Who knows what spec says about this? I looked into TS 103 420 nothing there.
Oh, found it in TS 102 366 (only media time part though)!
J.1.3.2 Priming and delay
The codec uses audio blocks of a fixed length of 256 samples, and a transform which applies over two audio blocks. To obtain the correct audio from a block, both blocks in the transform are needed, and hence both the prior encoded block and the current encoded block need to be decoded to output the first frame. This is sometimes called "priming" and may be signaled using the 'roll' sample group.

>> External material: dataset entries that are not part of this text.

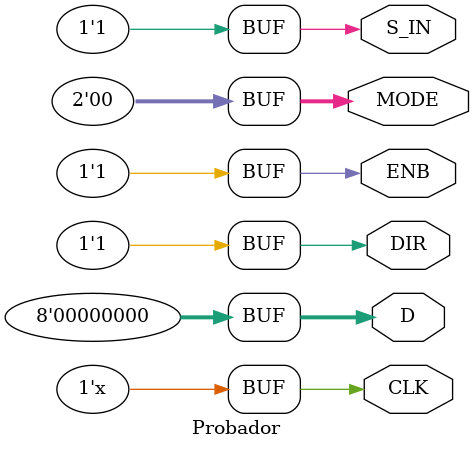
<source format=v>
module Probador (
		 output reg 	  CLK,
		 output reg 	  ENB,
		 output reg 	  DIR,
		 output reg 	  S_IN,
		 output reg [7:0] D,
		 output reg [1:0] MODE
		 );
		 
   initial
     begin
	#10 CLK = 1'b0;
	ENB = 1;	
	DIR = 0;
	S_IN = 1;
	// Prueba 5, inicialmente el registro se encuentra
	// indeterminado y se carga 0000 en paralelo
	D[7:0] = 8'b00000000;
	#2 MODE[1:0] = 2'b10;
	// Prueba 1, funcionamiento rotacion izq
	#88 MODE[1:0] = 2'b00;
	// Prueba 2, funcionamiento rotacion der
	#20 DIR = 1;
	S_IN = 0;
	#20 S_IN = 1;
	#2 S_IN = 0;
	#2 S_IN = 1;
	// Prueba 3, rotacion circular a la izq
//	#4 S_IN = 1;
//	#2 MODE[1:0] = 2'b01;
//	DIR = 0;	
	// Prueba 4, rotacion circular a la der	       
//	#6 DIR=1;
	// Demostración de funcionamiento del enable
//	#10 MODE[1:0] = 2'b10;
//	D[7:0] = 8'b11011100;	
//	#4 D[7:0] = 8'b11010011;
//	#2 D[7:0] = 8'b11110110;
//	ENB = 0;
//	#4 D[7:0] = 8'b00010000;
//	#2 D[7:0] = 8'b00011010;
//	#40 ENB = 1;
	



	
     end
   always
     begin
	#1 CLK = ~CLK;
	
     end
   //always 
   //  #25 ENB = ~ENB;
   //always //@ (posedge CLK)
   //  #30 MODE<= (MODE + 2'b01);
   //always //@ (posedge CLK)
   //  #30 D <= (D + 8'b00011100);
		 
endmodule

</source>
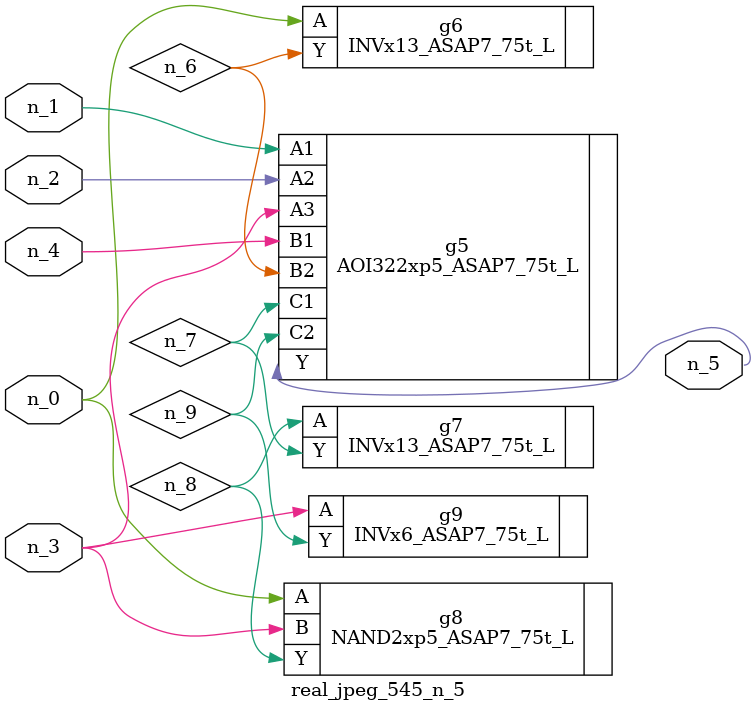
<source format=v>
module real_jpeg_545_n_5 (n_4, n_0, n_1, n_2, n_3, n_5);

input n_4;
input n_0;
input n_1;
input n_2;
input n_3;

output n_5;

wire n_8;
wire n_6;
wire n_7;
wire n_9;

INVx13_ASAP7_75t_L g6 ( 
.A(n_0),
.Y(n_6)
);

NAND2xp5_ASAP7_75t_L g8 ( 
.A(n_0),
.B(n_3),
.Y(n_8)
);

AOI322xp5_ASAP7_75t_L g5 ( 
.A1(n_1),
.A2(n_2),
.A3(n_3),
.B1(n_4),
.B2(n_6),
.C1(n_7),
.C2(n_9),
.Y(n_5)
);

INVx6_ASAP7_75t_L g9 ( 
.A(n_3),
.Y(n_9)
);

INVx13_ASAP7_75t_L g7 ( 
.A(n_8),
.Y(n_7)
);


endmodule
</source>
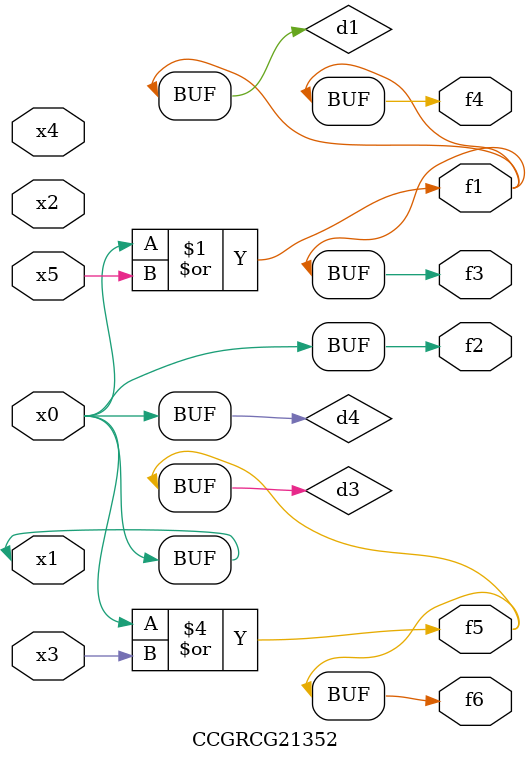
<source format=v>
module CCGRCG21352(
	input x0, x1, x2, x3, x4, x5,
	output f1, f2, f3, f4, f5, f6
);

	wire d1, d2, d3, d4;

	or (d1, x0, x5);
	xnor (d2, x1, x4);
	or (d3, x0, x3);
	buf (d4, x0, x1);
	assign f1 = d1;
	assign f2 = d4;
	assign f3 = d1;
	assign f4 = d1;
	assign f5 = d3;
	assign f6 = d3;
endmodule

</source>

Thus, a full reconstruction of the first 256 audio samples is sometimes not possible since there is no previous access unit. If it is desired to achieve full reconstruction of these samples, it is possible to add silence to the beginning of the audio signal. In practice, an encoder might prepend an arbitrary amount of silent audio waveform samples to the signal. This portion of the audio signal is sometimes called "encoder delay" and varies depending on the implementation. This can be compensated using one of the following delay compensation approaches.
So roll is not written, wow!! (In sgpd.)